(Given data begins)

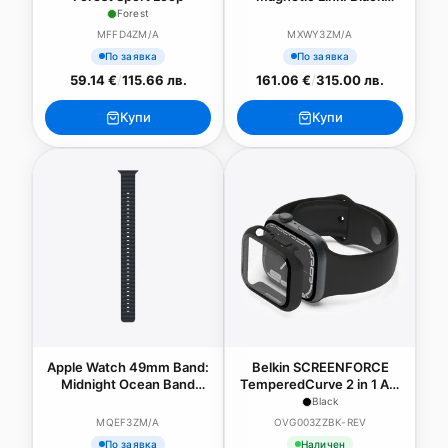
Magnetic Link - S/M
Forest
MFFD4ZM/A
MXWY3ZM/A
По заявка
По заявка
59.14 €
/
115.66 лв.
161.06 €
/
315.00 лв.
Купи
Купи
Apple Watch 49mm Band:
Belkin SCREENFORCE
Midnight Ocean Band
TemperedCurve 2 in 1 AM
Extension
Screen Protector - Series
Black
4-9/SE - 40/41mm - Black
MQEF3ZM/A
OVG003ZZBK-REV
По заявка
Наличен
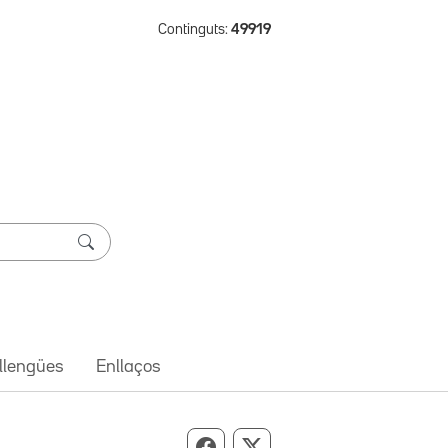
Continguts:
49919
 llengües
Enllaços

(Given data ends)
(Given data begins)

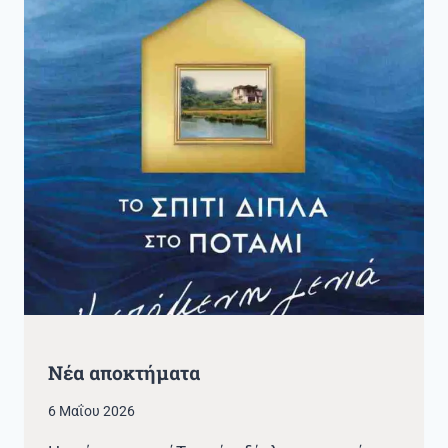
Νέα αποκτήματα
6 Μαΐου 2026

(Given data ends)
(Given data begins)

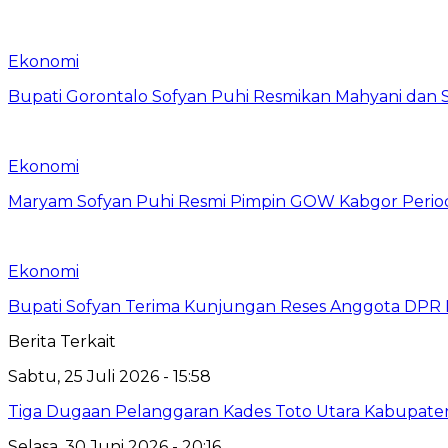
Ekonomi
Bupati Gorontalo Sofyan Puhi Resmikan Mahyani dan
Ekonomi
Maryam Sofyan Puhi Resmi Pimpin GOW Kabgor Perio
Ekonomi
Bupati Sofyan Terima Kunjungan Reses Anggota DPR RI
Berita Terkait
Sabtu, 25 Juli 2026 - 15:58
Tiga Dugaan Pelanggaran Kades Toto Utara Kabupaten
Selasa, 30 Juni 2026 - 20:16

(Given data ends)

Task goal:
Above are the records; copy exactly the lines from the line with "Berita Terkait" through the line with "Selasa, 30 Juni 2026 - 20:16", both included.

Written reply:
Berita Terkait
Sabtu, 25 Juli 2026 - 15:58
Tiga Dugaan Pelanggaran Kades Toto Utara Kabupaten
Selasa, 30 Juni 2026 - 20:16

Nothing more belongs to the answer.